Soon after, the nurse brought her in to us wrapped in a pink blanket dressed in a small white gown and bonnet. My wife held her held her and looked at her for a while, trying to etch our daughter into her memory. Later, my wife offered our daughter to me and I held her for a while as well-doing the same. We both touched her little hands and face and told her how sorry we were that we were not going to be able to be with her and raise her and hear her laugh and cry. At some point while we were with her, our priest came in and baptized her again (just to be sure). Later, we let the nurse take our daughter, and eventually we were moved a recovery room, still in the maternity ward on the side with the new mothers. We finally got to bed about 4 a.m. Later that morning we had some visitors and our friends brought our son back to us around 11 a.m. Most of that day is really a blur to me because of the hours we kept and the extreme devastation. That afternoon, we wanted to see our daughter one last time, and one of the nurses went and got her for us so we could hold her one more time before we left. Both of us still wish we had spent more time with her.
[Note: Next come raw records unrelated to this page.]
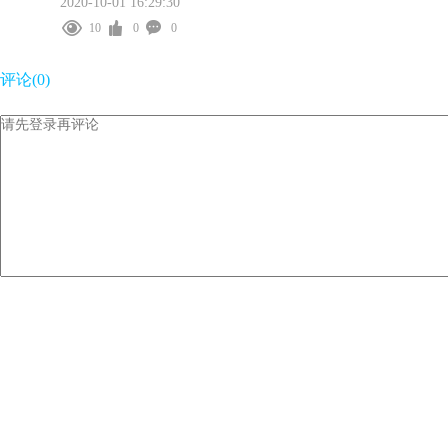
2020-10-01 16:29:30
10
0
0
评论(
0
)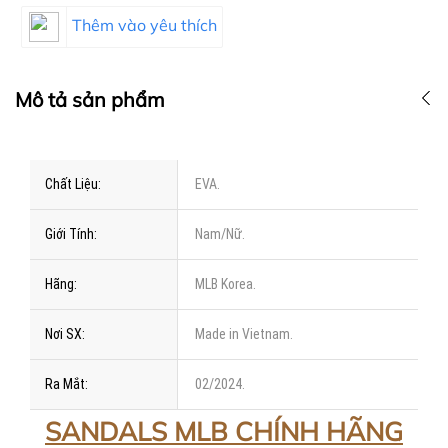
Thêm vào yêu thích
Mô tả sản phẩm
Chất Liệu:
EVA.
Giới Tính:
Nam/Nữ.
Hãng:
MLB Korea.
Nơi SX:
Made in Vietnam.
Ra Mắt:
02/2024.
SANDALS MLB CHÍNH HÃNG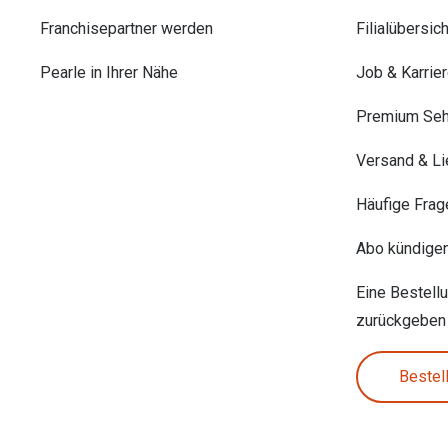
Franchisepartner werden
Filialübersich
Pearle in Ihrer Nähe
Job & Karrie
Premium Seh
Versand & Li
Häufige Frag
Abo kündige
Eine Bestell
zurückgeben
Bestel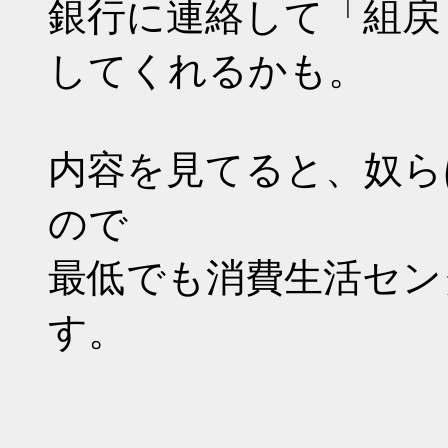
銀行に連絡して「組戻
してくれるかも。
内容を見てると、奴ら
ので
最低でも消費生活セン
す。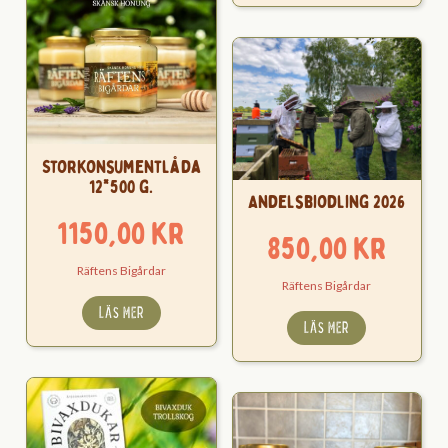
Storkonsumentlåda
12*500 g.
Andelsbiodling 2026
1150,00
kr
850,00
kr
Räftens Bigårdar
Räftens Bigårdar
LÄS MER
LÄS MER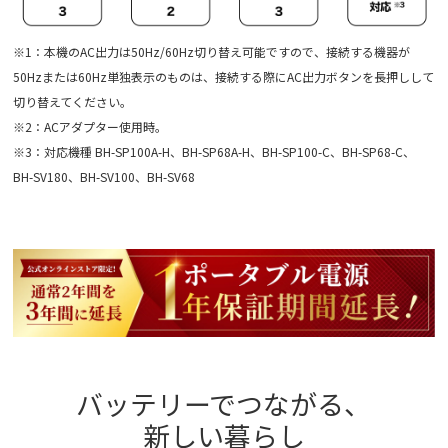
※1：本機のAC出力は50Hz/60Hz切り替え可能ですので、接続する機器が
50Hzまたは60Hz単独表示のものは、接続する際にAC出力ボタンを長押しして
切り替えてください。
※2：ACアダプター使用時。
※3：対応機種 BH-SP100A-H、BH-SP68A-H、BH-SP100-C、BH-SP68-C、
BH-SV180、BH-SV100、BH-SV68
バッテリーでつながる、
新しい暮らし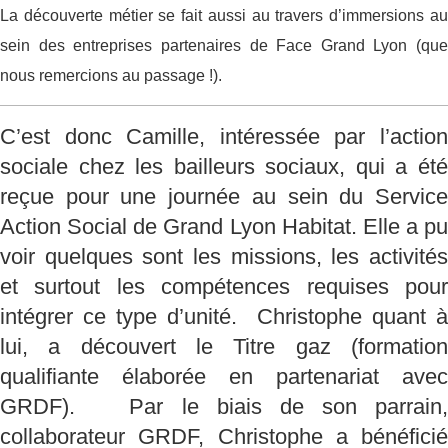
La découverte métier se fait aussi au travers d’immersions au
sein des entreprises partenaires de Face Grand Lyon (que
nous remercions au passage !).
C’est donc Camille, intéressée par l’action
sociale chez les bailleurs sociaux, qui a été
reçue pour une journée au sein du Service
Action Social de Grand Lyon Habitat. Elle a pu
voir quelques sont les missions, les activités
et surtout les compétences requises pour
intégrer ce type d’unité. Christophe quant à
lui, a découvert le Titre gaz (formation
qualifiante élaborée en partenariat avec
GRDF). Par le biais de son parrain,
collaborateur GRDF, Christophe a bénéficié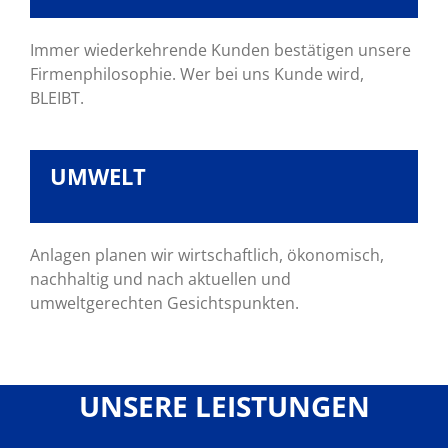
Immer wiederkehrende Kunden bestätigen unsere
Firmenphilosophie. Wer bei uns Kunde wird,
BLEIBT.
UMWELT
Anlagen planen wir wirtschaftlich, ökonomisch,
nachhaltig und nach aktuellen und
umweltgerechten Gesichtspunkten.
UNSERE LEISTUNGEN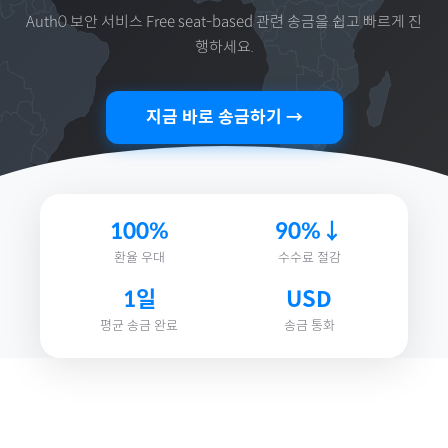
Auth0 보안 서비스 Free seat-based
관련 송금을 쉽고 빠르게 진
행하세요.
지금 바로 송금하기 →
100%
90%↓
환율 우대
수수료 절감
1일
USD
평균 송금 완료
송금 통화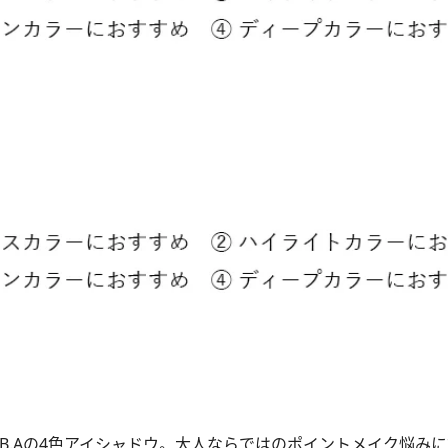
B.Aの4色アイシャドウ。大人ならではのポイントメイク悩み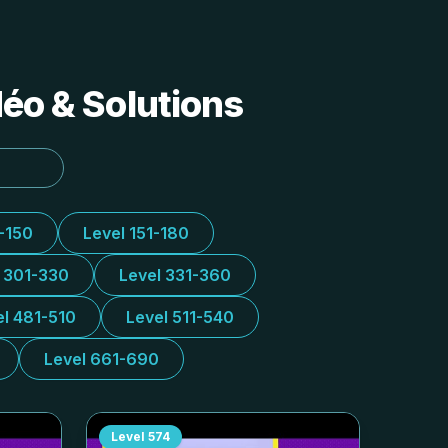
déo & Solutions
1-150
Level 151-180
l 301-330
Level 331-360
el 481-510
Level 511-540
Level 661-690
Level
574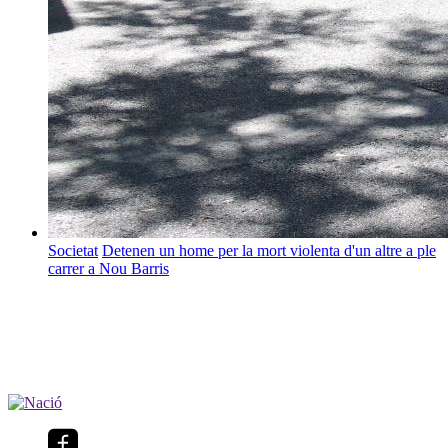
Societat
Detenen un home per la mort violenta d'un altre a ple
carrer a Nou Barris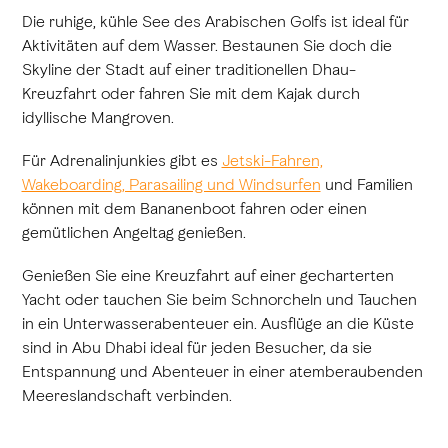
Die ruhige, kühle See des Arabischen Golfs ist ideal für
Aktivitäten auf dem Wasser. Bestaunen Sie doch die
Skyline der Stadt auf einer traditionellen Dhau-
Kreuzfahrt oder fahren Sie mit dem Kajak durch
idyllische Mangroven.
Für Adrenalinjunkies gibt es
Jetski-Fahren,
Wakeboarding, Parasailing und Windsurfen
und Familien
können mit dem Bananenboot fahren oder einen
gemütlichen Angeltag genießen.
Genießen Sie eine Kreuzfahrt auf einer gecharterten
Yacht oder tauchen Sie beim Schnorcheln und Tauchen
in ein Unterwasserabenteuer ein. Ausflüge an die Küste
sind in Abu Dhabi ideal für jeden Besucher, da sie
Entspannung und Abenteuer in einer atemberaubenden
Meereslandschaft verbinden.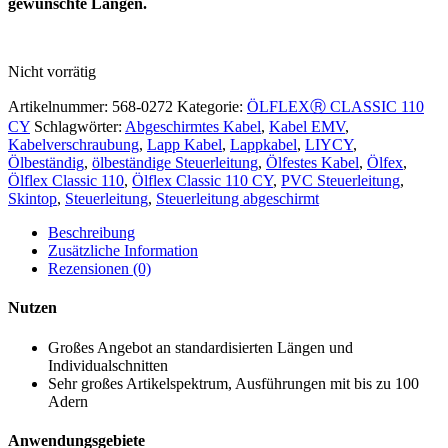
gewünschte Längen.
Nicht vorrätig
Artikelnummer:
568-0272
Kategorie:
ÖLFLEXⓇ CLASSIC 110
CY
Schlagwörter:
Abgeschirmtes Kabel
,
Kabel EMV
,
Kabelverschraubung
,
Lapp Kabel
,
Lappkabel
,
LIYCY
,
Ölbeständig
,
ölbeständige Steuerleitung
,
Ölfestes Kabel
,
Ölfex
,
Ölflex Classic 110
,
Ölflex Classic 110 CY
,
PVC Steuerleitung
,
Skintop
,
Steuerleitung
,
Steuerleitung abgeschirmt
Beschreibung
Zusätzliche Information
Rezensionen (0)
Nutzen
Großes Angebot an standardisierten Längen und
Individualschnitten
Sehr großes Artikelspektrum, Ausführungen mit bis zu 100
Adern
Anwendungsgebiete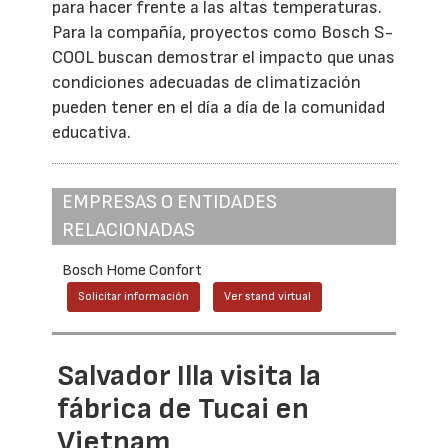
para hacer frente a las altas temperaturas.
Para la compañía, proyectos como Bosch S-
COOL buscan demostrar el impacto que unas
condiciones adecuadas de climatización
pueden tener en el día a día de la comunidad
educativa.
EMPRESAS O ENTIDADES
RELACIONADAS
Bosch Home Confort
Solicitar información
Ver stand virtual
Salvador Illa visita la
fábrica de Tucai en
Vietnam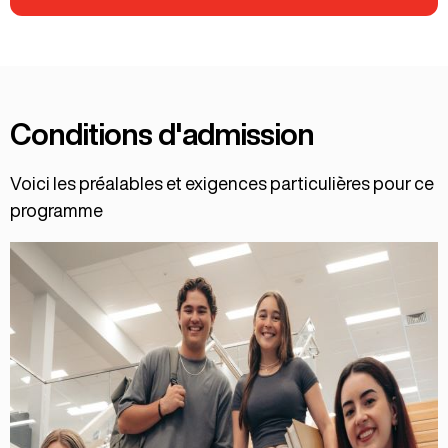
Conditions d'admission
Voici les préalables et exigences particulières pour ce
programme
Our hospital offered an option to have our daughter buried with several other babies who had died in utero during the last quarter in a place called the Garden of Angels at no charge, and we thought that, since she wouldn’t be alone, that would be a nice option. However, we also wanted to have a service of our own for ourselves and our family, so we called our priest. We had a full Catholic funeral for her on January 28th. She was buried on the 29th. We also went to the multi-family service at the Garden of Angels where she is buried on February 13th, 2010.